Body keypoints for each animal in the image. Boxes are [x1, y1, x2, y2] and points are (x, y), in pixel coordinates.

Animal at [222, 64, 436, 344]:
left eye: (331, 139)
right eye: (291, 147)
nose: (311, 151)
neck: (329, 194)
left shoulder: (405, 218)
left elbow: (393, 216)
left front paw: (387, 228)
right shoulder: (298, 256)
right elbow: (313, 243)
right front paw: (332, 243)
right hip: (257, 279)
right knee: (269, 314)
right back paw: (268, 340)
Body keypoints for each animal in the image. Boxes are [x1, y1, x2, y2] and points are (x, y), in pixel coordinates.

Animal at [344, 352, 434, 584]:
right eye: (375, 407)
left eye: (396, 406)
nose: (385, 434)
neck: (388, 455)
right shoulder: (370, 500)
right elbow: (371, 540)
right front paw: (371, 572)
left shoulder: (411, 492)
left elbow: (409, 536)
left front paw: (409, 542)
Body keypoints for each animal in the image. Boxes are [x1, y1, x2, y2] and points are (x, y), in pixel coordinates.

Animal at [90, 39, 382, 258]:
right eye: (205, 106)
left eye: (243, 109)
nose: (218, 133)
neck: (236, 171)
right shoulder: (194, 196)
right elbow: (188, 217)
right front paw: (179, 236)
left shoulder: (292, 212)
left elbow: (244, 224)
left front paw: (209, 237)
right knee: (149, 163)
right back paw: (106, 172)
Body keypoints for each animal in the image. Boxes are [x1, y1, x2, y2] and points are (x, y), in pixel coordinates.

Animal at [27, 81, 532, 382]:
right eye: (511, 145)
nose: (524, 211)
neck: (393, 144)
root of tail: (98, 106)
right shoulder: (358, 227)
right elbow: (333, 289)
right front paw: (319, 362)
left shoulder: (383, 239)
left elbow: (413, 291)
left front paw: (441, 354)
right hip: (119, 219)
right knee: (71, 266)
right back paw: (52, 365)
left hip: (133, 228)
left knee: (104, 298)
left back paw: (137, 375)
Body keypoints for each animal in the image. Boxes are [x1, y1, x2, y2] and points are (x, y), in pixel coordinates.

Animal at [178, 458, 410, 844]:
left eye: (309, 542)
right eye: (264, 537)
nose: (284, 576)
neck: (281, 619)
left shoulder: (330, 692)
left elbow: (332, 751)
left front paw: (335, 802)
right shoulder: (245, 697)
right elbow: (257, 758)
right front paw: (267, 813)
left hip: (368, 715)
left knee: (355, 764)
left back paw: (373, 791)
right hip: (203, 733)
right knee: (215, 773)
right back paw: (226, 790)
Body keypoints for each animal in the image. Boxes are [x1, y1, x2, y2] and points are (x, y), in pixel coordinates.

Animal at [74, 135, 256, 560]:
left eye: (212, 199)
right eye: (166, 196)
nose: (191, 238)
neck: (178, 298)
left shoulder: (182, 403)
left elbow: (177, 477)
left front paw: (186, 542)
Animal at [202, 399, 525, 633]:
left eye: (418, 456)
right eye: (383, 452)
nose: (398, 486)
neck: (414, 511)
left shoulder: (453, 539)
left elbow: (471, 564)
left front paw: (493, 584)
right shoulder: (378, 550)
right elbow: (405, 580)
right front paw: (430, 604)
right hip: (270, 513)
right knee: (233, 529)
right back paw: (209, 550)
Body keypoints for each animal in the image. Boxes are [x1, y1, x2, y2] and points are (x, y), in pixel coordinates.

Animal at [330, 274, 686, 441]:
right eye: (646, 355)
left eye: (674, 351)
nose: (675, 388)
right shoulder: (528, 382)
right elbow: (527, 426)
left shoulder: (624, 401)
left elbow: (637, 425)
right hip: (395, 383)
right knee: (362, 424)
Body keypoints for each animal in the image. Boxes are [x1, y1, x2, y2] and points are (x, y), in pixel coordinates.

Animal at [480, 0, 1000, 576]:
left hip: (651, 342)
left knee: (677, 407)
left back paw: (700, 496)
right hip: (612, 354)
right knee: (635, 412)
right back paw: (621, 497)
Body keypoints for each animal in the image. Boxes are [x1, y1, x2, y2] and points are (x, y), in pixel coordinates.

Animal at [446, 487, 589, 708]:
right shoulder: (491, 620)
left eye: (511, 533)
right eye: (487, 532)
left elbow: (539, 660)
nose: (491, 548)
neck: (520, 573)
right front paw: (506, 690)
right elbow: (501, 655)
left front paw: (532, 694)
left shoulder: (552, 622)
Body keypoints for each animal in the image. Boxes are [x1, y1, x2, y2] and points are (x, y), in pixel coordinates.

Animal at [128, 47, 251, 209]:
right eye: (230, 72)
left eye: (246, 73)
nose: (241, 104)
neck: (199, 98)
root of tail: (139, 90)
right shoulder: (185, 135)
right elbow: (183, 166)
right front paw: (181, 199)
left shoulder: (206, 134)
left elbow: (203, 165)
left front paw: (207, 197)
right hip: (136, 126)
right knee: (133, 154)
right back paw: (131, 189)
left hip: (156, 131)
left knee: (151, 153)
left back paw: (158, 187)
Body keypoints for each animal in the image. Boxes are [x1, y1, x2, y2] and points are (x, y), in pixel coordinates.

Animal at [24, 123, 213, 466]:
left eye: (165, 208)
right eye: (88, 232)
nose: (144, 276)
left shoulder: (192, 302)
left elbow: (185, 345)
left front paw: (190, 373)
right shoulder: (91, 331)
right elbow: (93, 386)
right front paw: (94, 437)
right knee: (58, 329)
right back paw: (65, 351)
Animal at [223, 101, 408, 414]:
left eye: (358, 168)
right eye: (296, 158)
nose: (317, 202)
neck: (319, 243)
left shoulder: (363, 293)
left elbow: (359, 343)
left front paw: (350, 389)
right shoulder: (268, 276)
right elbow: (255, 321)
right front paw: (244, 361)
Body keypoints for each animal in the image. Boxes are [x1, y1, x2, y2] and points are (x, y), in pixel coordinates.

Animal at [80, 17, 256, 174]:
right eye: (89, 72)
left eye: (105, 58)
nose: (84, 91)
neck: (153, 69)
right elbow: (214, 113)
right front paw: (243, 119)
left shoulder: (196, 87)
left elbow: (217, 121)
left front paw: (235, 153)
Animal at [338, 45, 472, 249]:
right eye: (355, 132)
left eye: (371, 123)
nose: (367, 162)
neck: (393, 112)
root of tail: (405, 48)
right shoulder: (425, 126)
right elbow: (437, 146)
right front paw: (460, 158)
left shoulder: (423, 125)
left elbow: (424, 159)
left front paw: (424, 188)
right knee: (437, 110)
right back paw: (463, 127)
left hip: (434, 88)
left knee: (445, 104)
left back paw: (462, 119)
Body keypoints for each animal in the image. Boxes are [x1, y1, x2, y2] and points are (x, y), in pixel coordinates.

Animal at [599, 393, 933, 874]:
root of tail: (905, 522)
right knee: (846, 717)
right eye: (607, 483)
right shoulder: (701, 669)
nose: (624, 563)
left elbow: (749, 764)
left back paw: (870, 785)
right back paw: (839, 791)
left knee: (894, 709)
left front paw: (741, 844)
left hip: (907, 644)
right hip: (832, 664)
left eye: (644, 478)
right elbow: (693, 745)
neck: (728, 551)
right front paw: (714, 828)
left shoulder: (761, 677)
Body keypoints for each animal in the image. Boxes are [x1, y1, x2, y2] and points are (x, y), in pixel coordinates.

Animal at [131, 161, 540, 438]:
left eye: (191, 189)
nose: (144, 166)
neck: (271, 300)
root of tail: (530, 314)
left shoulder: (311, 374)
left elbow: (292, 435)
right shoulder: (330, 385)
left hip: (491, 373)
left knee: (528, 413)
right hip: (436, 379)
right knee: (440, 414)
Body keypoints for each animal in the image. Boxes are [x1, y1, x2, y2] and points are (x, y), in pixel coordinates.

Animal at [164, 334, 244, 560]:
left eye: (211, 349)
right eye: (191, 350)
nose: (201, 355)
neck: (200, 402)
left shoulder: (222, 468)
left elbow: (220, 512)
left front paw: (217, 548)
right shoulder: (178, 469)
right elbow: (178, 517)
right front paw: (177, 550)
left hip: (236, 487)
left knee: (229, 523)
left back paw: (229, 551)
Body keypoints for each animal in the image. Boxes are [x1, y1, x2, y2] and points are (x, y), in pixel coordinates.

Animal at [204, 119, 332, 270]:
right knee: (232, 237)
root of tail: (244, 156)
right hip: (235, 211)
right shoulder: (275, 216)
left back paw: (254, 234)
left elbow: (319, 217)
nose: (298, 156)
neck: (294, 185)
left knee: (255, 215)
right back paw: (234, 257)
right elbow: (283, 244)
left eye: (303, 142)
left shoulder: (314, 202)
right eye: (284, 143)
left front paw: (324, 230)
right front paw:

====

Would you retype the lines of the data above, from the one holding "right knee: (232, 237)" through its final line, exactly and without adding any other line?

- Your solution:
right knee: (232, 237)
root of tail: (244, 156)
right hip: (235, 211)
right shoulder: (275, 216)
left back paw: (254, 234)
left elbow: (319, 217)
nose: (298, 156)
neck: (294, 185)
left knee: (255, 215)
right back paw: (234, 257)
right elbow: (283, 244)
left eye: (303, 142)
left shoulder: (314, 202)
right eye: (284, 143)
left front paw: (324, 230)
right front paw:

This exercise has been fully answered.